#### EXERCISE MATERIALS:
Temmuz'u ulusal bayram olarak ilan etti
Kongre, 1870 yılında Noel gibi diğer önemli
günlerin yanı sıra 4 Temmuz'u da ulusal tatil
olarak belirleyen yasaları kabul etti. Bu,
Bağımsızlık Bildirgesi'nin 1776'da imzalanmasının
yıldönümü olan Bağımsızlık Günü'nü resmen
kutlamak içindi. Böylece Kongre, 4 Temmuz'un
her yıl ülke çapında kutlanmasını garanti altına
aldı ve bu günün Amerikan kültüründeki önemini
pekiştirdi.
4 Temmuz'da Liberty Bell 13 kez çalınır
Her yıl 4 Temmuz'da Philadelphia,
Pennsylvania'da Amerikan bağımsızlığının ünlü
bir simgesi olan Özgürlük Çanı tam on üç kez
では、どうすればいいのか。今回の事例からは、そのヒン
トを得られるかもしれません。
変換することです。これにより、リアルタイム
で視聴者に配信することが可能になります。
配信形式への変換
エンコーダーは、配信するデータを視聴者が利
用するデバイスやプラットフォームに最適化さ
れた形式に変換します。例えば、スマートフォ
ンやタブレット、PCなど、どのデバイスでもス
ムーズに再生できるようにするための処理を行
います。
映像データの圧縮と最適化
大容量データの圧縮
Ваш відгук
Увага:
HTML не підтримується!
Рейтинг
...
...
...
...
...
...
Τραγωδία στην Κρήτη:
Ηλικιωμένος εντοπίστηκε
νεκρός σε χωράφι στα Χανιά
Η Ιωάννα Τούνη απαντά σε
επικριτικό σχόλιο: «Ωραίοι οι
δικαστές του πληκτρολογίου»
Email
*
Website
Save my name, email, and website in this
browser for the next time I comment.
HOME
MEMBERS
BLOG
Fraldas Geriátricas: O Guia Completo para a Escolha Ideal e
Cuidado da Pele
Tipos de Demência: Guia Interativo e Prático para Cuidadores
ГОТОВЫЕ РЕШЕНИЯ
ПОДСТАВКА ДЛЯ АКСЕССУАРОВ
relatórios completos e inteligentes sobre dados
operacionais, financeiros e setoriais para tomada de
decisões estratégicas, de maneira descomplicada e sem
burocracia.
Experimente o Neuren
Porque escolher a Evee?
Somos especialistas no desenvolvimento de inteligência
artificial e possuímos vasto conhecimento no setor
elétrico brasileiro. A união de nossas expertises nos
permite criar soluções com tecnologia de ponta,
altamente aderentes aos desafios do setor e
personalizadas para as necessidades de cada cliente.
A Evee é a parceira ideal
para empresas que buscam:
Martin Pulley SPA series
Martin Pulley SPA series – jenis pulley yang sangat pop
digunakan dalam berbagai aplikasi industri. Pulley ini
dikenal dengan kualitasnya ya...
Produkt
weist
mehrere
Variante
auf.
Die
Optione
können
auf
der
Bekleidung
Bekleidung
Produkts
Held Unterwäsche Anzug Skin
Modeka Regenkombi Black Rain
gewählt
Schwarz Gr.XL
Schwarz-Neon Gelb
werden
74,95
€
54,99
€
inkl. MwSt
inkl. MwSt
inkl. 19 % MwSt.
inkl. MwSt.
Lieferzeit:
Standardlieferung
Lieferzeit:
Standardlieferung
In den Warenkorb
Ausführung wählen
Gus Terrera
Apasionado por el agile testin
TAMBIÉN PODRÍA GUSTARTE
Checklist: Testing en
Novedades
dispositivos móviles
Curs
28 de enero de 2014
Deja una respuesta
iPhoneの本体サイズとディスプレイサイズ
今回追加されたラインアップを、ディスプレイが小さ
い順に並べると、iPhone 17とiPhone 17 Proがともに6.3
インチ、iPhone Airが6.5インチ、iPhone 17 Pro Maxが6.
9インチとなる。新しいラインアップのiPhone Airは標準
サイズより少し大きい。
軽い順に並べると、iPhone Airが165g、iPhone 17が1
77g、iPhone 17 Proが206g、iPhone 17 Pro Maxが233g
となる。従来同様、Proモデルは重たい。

#### BRIEF:
Please arrange the lines of the items as a numbered list, from the first line of the items through the line with "ンやタブレット、PCなど、どのデバイスでもス", leaving out any blank lines.

#### SOLUTION TO THIS TASK:
1. Temmuz'u ulusal bayram olarak ilan etti
2. Kongre, 1870 yılında Noel gibi diğer önemli
3. günlerin yanı sıra 4 Temmuz'u da ulusal tatil
4. olarak belirleyen yasaları kabul etti. Bu,
5. Bağımsızlık Bildirgesi'nin 1776'da imzalanmasının
6. yıldönümü olan Bağımsızlık Günü'nü resmen
7. kutlamak içindi. Böylece Kongre, 4 Temmuz'un
8. her yıl ülke çapında kutlanmasını garanti altına
9. aldı ve bu günün Amerikan kültüründeki önemini
10. pekiştirdi.
11. 4 Temmuz'da Liberty Bell 13 kez çalınır
12. Her yıl 4 Temmuz'da Philadelphia,
13. Pennsylvania'da Amerikan bağımsızlığının ünlü
14. bir simgesi olan Özgürlük Çanı tam on üç kez
15. では、どうすればいいのか。今回の事例からは、そのヒン
16. トを得られるかもしれません。
17. 変換することです。これにより、リアルタイム
18. で視聴者に配信することが可能になります。
19. 配信形式への変換
20. エンコーダーは、配信するデータを視聴者が利
21. 用するデバイスやプラットフォームに最適化さ
22. れた形式に変換します。例えば、スマートフォ
23. ンやタブレット、PCなど、どのデバイスでもス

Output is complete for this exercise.